El barón Corvo en una de las estancias en las que vivió en Venecia


Se relacionaría con el núcleo de ingleses que vivían en la ciudad de los canales.  Derrocharía el dinero que lograba por prestamos de amigos y lo gastaría, por ejemplo, en comprarse una góndola con la que recorría los canales realizando, a veces, actos altruistas transportando a personas necesitadas hasta el Hospital o a quien tenía que llegar a una cita para la que ya llegaba tarde.  Utilizaba las aguas de los canales como piscina: se desnudaba y se sumergía para nadar un rato.  En parte se asemejaba a Lord Byron que, cuando pasó un tiempo en Italia, al vivir unos meses en Venecia, cuando le invitaban a una cena y le ofrecían una góndola para que le recogiese, daba las gracias asegurando que llegaría por sus propios medios.  Sus propios medios no eran otra cosa que recorrer la distancia que le separaba desde su estancia hasta la casa o palacio al que tuviera que acudir, a nado.  Estudiaba los canales por los que tendría que discurrir y una vez planificado, su mayordomo caminaba por las aceras y puentes, siguiendo a su señor, guardando para él un albornoz y toda la ropa y accesorios indispensables para que se acicalara como era su costumbre inmediatamente antes de llegar a la cita concertada.  A Rolfe, tal vez, le hubiese gustado tener un ayuda de cámara como el que tuvo Byron, pero se contentaba con enredar los pies en las algas subacuáticas de los canales y en dormir al raso en su propia góndola, abrigándose con pieles de fieras africanas.

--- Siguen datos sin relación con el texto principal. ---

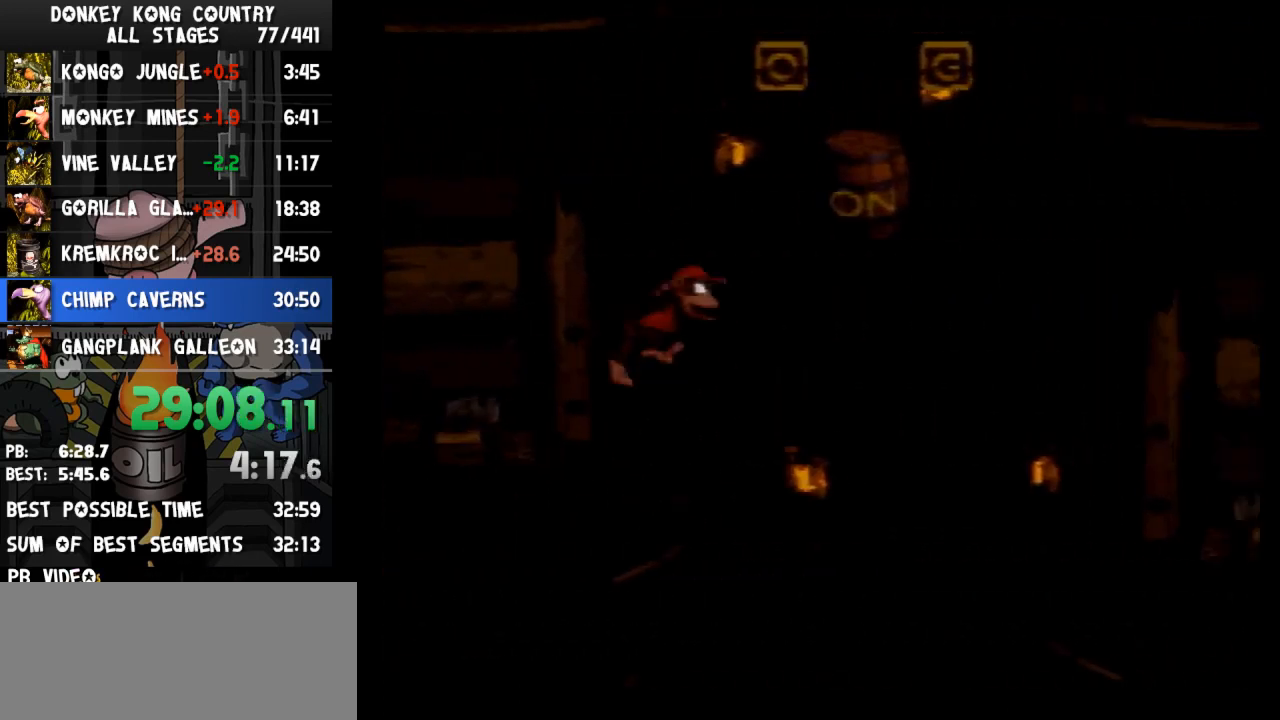
{"buttons": ["Y", "DPAD_RIGHT"], "events": [[300, "B", "up"]]}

Podría haber terminado sus días como un excéntrico, una figura extravagante que no congeniaba muy bien con sus paisanos asentados en Venecia, un escritor inglés cuyo reconocimiento del arte literario que había cultivado se reconocería cuando ya no pudiese disfrutar del eco de los aplausos tardíos, pero en vez de eso, con su actitud al final de sus días, dio argumentos a sus detractores: comenzó a ejercer de proxeneta y a tejer una red de chaperos en Venecia para satisfacer el apetito perverso, la lascivia de ciertos turistas extranjeros que buscaban experiencias decadentes en la ciudad más lánguida por antonomasia.  Una tarde/noche, al volver a la pensión donde vivía, cayó desplomado ante su cama: era el 25 de octubre del año 1913, y el barón Corvo dejaba de existir con 53 años.  Nos queda su obra, brillante, una mirada colorista y lúdica, oblicua, sobre la Vida y mucho más.